- **Aim of the task**
An exact transcription of all the records below is required, without any images.

- **Source information**
◆ ◆ ◆
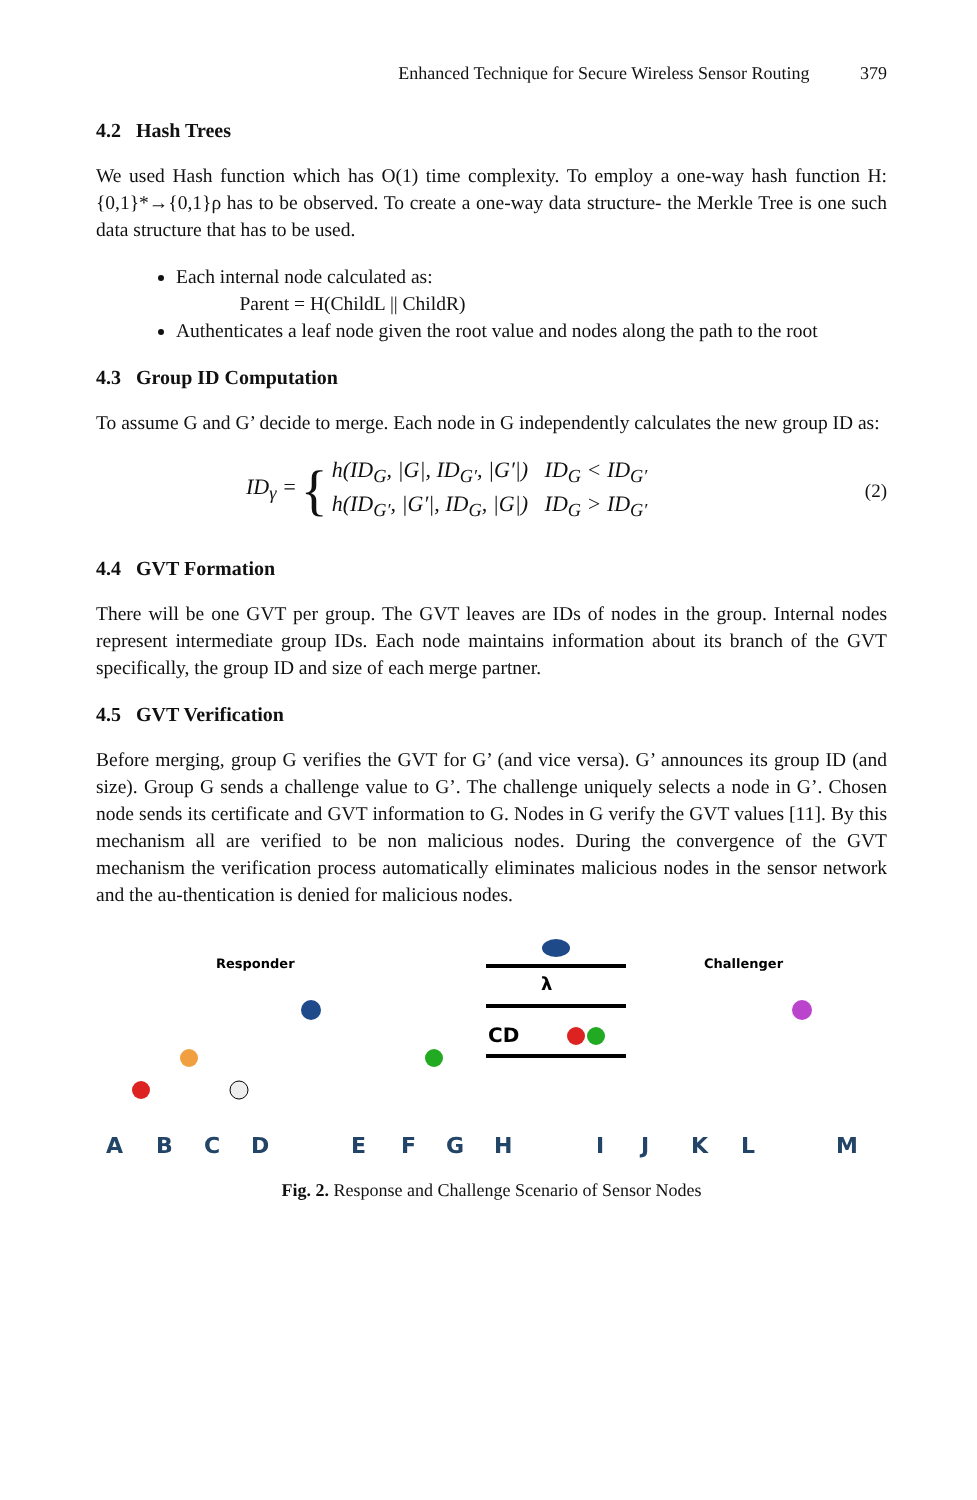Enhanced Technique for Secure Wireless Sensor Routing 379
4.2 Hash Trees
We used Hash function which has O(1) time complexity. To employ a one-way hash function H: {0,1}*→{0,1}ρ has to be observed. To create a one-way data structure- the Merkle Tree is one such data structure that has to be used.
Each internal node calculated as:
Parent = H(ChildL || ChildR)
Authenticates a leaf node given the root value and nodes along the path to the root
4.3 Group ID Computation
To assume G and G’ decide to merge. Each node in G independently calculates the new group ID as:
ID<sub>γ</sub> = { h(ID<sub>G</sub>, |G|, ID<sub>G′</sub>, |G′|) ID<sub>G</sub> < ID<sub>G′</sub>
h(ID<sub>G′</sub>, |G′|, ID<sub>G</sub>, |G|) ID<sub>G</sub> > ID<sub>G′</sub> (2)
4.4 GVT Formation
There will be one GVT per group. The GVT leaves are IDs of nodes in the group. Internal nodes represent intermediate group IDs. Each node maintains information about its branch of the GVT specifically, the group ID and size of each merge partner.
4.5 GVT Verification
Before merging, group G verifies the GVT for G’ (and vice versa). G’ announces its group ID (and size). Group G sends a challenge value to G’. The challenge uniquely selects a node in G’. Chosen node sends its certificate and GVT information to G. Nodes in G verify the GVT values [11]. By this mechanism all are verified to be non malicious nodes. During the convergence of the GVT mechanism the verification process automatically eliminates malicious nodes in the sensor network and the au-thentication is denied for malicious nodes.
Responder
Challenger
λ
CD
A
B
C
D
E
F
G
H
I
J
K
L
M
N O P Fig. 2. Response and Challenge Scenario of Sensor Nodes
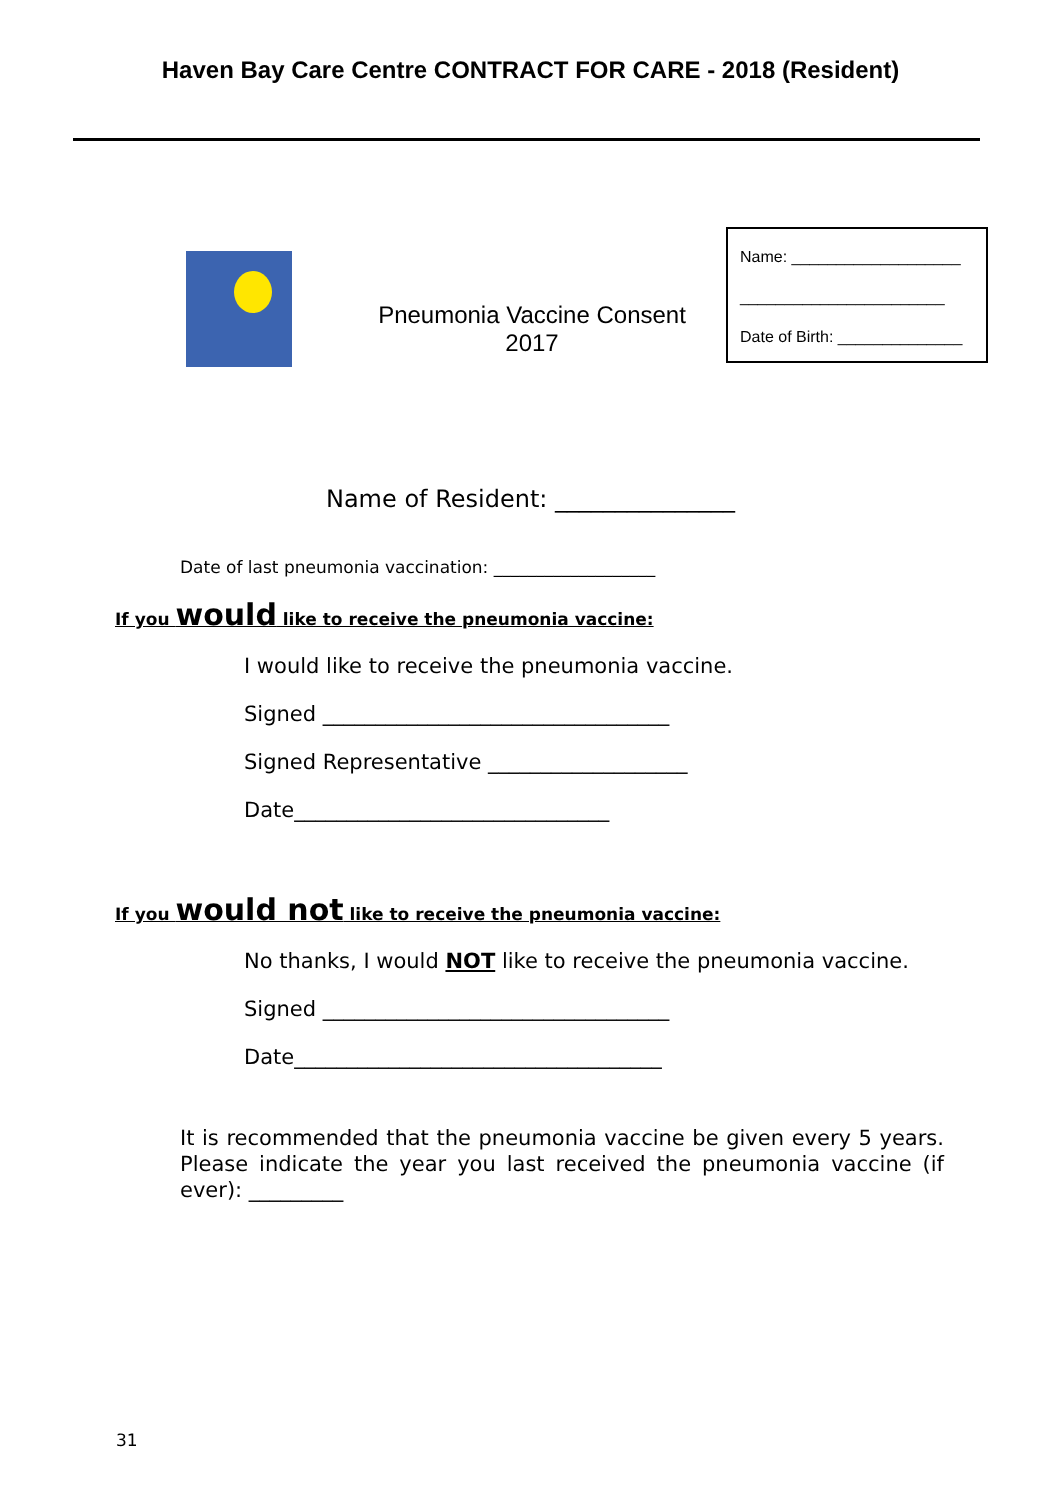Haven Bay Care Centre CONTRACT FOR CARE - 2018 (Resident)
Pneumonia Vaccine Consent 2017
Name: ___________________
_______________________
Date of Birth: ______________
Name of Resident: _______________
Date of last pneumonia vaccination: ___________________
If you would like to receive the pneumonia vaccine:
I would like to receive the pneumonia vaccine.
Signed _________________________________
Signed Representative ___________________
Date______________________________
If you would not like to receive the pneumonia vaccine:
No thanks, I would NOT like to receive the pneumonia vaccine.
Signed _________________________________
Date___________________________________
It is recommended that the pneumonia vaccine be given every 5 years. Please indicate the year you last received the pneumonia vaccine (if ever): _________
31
◆ ◆ ◆
- **Solution to this exercise**
Enhanced Technique for Secure Wireless Sensor Routing 379
4.2 Hash Trees
We used Hash function which has O(1) time complexity. To employ a one-way hash function H: {0,1}*→{0,1}ρ has to be observed. To create a one-way data structure- the Merkle Tree is one such data structure that has to be used.
Each internal node calculated as:
Parent = H(ChildL || ChildR)
Authenticates a leaf node given the root value and nodes along the path to the root
4.3 Group ID Computation
To assume G and G’ decide to merge. Each node in G independently calculates the new group ID as:
ID<sub>γ</sub> = { h(ID<sub>G</sub>, |G|, ID<sub>G′</sub>, |G′|) ID<sub>G</sub> < ID<sub>G′</sub>
h(ID<sub>G′</sub>, |G′|, ID<sub>G</sub>, |G|) ID<sub>G</sub> > ID<sub>G′</sub> (2)
4.4 GVT Formation
There will be one GVT per group. The GVT leaves are IDs of nodes in the group. Internal nodes represent intermediate group IDs. Each node maintains information about its branch of the GVT specifically, the group ID and size of each merge partner.
4.5 GVT Verification
Before merging, group G verifies the GVT for G’ (and vice versa). G’ announces its group ID (and size). Group G sends a challenge value to G’. The challenge uniquely selects a node in G’. Chosen node sends its certificate and GVT information to G. Nodes in G verify the GVT values [11]. By this mechanism all are verified to be non malicious nodes. During the convergence of the GVT mechanism the verification process automatically eliminates malicious nodes in the sensor network and the au-thentication is denied for malicious nodes.
Responder
Challenger
λ
CD
A
B
C
D
E
F
G
H
I
J
K
L
M
N O P Fig. 2. Response and Challenge Scenario of Sensor Nodes
Haven Bay Care Centre CONTRACT FOR CARE - 2018 (Resident)
Pneumonia Vaccine Consent 2017
Name: ___________________
_______________________
Date of Birth: ______________
Name of Resident: _______________
Date of last pneumonia vaccination: ___________________
If you would like to receive the pneumonia vaccine:
I would like to receive the pneumonia vaccine.
Signed _________________________________
Signed Representative ___________________
Date______________________________
If you would not like to receive the pneumonia vaccine:
No thanks, I would NOT like to receive the pneumonia vaccine.
Signed _________________________________
Date___________________________________
It is recommended that the pneumonia vaccine be given every 5 years. Please indicate the year you last received the pneumonia vaccine (if ever): _________
31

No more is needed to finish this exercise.